• EXERCISE DESCRIPTION
Only lines with the string "SELECT" are wanted. Pull them out of the data.

-------------------------

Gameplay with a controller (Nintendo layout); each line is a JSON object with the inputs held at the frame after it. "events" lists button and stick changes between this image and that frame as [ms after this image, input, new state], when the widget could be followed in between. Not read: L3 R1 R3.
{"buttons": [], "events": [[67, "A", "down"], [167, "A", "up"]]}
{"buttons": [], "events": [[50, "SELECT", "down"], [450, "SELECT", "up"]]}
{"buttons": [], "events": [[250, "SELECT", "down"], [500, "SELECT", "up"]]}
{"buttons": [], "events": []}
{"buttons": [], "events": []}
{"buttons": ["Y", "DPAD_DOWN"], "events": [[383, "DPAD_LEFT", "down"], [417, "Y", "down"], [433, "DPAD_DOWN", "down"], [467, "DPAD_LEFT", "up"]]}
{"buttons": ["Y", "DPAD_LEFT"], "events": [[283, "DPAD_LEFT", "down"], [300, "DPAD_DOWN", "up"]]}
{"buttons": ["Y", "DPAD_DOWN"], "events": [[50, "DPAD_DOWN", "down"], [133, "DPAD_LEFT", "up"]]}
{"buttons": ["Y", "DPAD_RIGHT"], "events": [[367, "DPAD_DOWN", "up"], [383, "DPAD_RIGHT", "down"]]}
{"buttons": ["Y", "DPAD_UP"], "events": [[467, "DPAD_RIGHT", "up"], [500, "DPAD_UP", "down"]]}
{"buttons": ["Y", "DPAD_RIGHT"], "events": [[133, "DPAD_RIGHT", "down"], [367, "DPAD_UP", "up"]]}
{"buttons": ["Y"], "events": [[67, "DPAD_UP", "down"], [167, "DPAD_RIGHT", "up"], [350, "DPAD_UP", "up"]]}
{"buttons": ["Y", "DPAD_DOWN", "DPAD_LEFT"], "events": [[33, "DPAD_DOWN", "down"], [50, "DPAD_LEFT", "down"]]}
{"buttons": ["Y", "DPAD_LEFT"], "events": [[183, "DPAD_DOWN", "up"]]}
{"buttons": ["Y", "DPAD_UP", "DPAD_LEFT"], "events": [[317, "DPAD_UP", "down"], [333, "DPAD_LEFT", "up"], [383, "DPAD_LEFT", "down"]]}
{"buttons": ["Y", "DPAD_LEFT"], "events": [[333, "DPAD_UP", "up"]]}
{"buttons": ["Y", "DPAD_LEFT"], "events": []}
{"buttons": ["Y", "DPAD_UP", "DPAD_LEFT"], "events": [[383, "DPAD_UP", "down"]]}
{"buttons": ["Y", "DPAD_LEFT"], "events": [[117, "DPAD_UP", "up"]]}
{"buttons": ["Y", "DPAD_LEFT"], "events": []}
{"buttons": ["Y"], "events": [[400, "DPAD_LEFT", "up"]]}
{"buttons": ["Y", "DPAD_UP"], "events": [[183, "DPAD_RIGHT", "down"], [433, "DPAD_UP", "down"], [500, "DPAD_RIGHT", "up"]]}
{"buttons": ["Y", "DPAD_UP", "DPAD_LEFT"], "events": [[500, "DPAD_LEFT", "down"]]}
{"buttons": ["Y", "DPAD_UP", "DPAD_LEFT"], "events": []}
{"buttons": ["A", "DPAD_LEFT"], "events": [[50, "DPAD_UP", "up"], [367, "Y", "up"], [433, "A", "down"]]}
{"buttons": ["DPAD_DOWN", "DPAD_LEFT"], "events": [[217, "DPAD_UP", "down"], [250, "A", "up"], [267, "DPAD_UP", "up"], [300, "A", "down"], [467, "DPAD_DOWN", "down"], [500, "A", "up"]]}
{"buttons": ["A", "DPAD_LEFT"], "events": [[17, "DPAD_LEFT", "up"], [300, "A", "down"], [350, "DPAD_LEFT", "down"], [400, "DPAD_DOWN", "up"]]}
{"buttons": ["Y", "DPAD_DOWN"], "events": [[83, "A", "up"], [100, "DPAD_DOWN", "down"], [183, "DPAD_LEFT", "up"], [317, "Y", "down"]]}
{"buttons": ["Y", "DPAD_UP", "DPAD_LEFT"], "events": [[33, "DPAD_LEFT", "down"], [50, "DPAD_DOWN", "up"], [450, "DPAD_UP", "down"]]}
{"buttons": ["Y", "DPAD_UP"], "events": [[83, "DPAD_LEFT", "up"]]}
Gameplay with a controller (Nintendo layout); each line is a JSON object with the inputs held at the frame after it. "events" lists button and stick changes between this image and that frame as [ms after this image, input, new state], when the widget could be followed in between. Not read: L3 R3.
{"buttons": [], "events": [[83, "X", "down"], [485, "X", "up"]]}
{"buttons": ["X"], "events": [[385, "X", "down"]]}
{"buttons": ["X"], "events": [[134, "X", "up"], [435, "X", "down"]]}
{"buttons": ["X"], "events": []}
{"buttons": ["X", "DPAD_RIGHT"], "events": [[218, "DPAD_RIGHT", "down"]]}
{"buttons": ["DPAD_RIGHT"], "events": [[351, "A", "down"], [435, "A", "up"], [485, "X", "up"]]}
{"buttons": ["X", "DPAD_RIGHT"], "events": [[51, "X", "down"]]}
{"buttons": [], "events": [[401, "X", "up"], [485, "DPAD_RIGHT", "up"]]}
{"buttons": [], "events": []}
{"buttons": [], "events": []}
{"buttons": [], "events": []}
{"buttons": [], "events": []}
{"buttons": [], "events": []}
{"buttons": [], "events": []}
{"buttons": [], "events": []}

-------------------------

• SOLVED EXERCISE
{"buttons": [], "events": [[50, "SELECT", "down"], [450, "SELECT", "up"]]}
{"buttons": [], "events": [[250, "SELECT", "down"], [500, "SELECT", "up"]]}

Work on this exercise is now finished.